TASK STATEMENT: Below are records; reply with nothing but the number of lines in them that contain "Inverted".

RECORDS TO USE below:

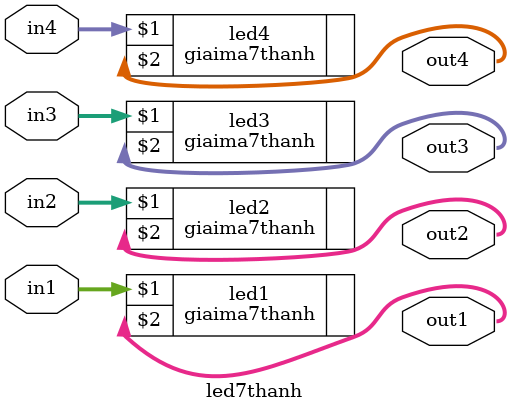
<source format=v>
module led7thanh(
    input [0:3] in1, in2, in3, in4,
    output [0:6] out1, out2, out3, out4
);

    giaima7thanh led1(in1,out1);
    giaima7thanh led2(in2,out2);
    giaima7thanh led3(in3,out3);
    giaima7thanh led4(in4,out4);
    
endmodule
</source>
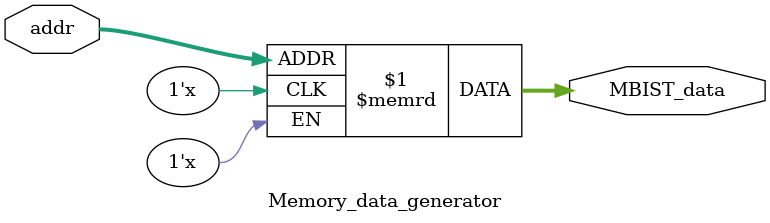
<source format=v>

module Memory_data_generator #(
    parameter SYSTOLIC_SIZE = 8,
    parameter WEIGHT_WIDTH = 8,
    parameter ACTIVATION_WIDTH = 8,
    parameter PARTIAL_SUM_WIDTH = WEIGHT_WIDTH + ACTIVATION_WIDTH + $clog2(SYSTOLIC_SIZE),
    parameter ADDR_WIDTH = $clog2(SYSTOLIC_SIZE),
    parameter MBIST_PATTERN_DEPTH = 8  // March算法步驟數
) (
    input [ADDR_WIDTH-1:0] addr,
    output [PARTIAL_SUM_WIDTH-1:0] MBIST_data
);

    // 8組不同的測試資料，分別送進每一個記憶體裡面
    reg [PARTIAL_SUM_WIDTH-1:0] Memory_test_data [0:MBIST_PATTERN_DEPTH-1];
    assign MBIST_data = Memory_test_data[addr]; 


    // 每個mem位置個別有測試資料
    // reg [SYSTOLIC_SIZE*PARTIAL_SUM_WIDTH-1:0] Memory_test_date [0:SYSTOLIC_SIZE-1];  
    // assign MBIST_data = Memory_test_date[addr];

    // 全部都用同一筆data測試存進去的結果跟出來的結果是否正確
    // reg [PARTIAL_SUM_WIDTH-1:0] Memory_test_date ;  
    // assign MBIST_data = Memory_test_date;

endmodule


/*
// MBIST Test Patterns for Memory Data Generator
// Based on March C- Algorithm
// Format: 19-bit binary data (PARTIAL_SUM_WIDTH)
// Pattern Index | Description | Binary Pattern

// Pattern 0: All zeros (Background)
0000000000000000000

// Pattern 1: All ones (Inverted background)
1111111111111111111

// Pattern 2: Alternating pattern 01010... (Coupling faults)
0101010101010101010

// Pattern 3: Alternating pattern 10101... (Inverted coupling)
1010101010101010101

// Pattern 4: All zeros (Repeated for march algorithm)
0000000000000000000

// Pattern 5: All ones (Repeated for march algorithm)
1111111111111111111

// Pattern 6: Walking 1s pattern (Address-based pattern)
0000000000000000001

// Pattern 7: Walking 0s pattern (Inverted address-based)
1111111111111111110

*/
</source>
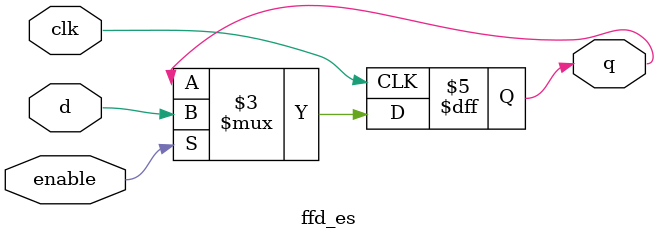
<source format=v>
module ffd_es (
	input d,
	input clk,
	input enable,
	output q
);
//------------Variables Internas--------
reg q;

//-------------Descripcion---------
always @ (posedge clk)
if (enable) begin
  q <= d;
end  else begin
  q <= q;
end

endmodule //Fin del modulo

</source>
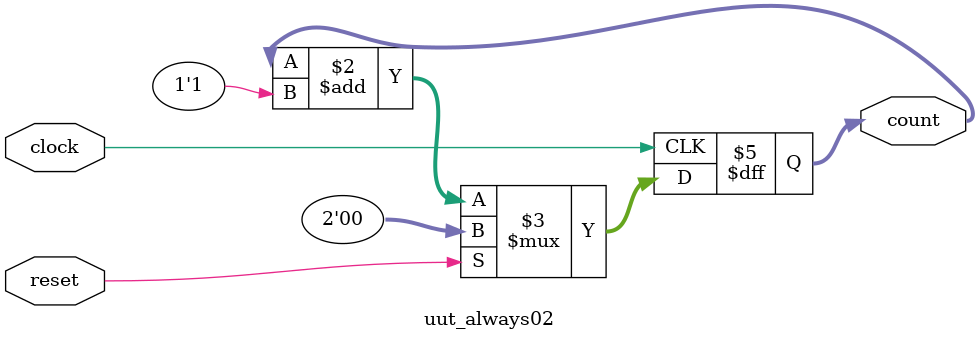
<source format=v>
module uut_always02(clock, reset, count);

input clock, reset;
output [1:0] count;
reg [1:0] count;

always @(posedge clock) begin
	count <= count + 1'b1;
	if (reset)
		count <= 0;
end

endmodule

</source>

End of RECORDS TO USE.

YOUR RESPONSE: 3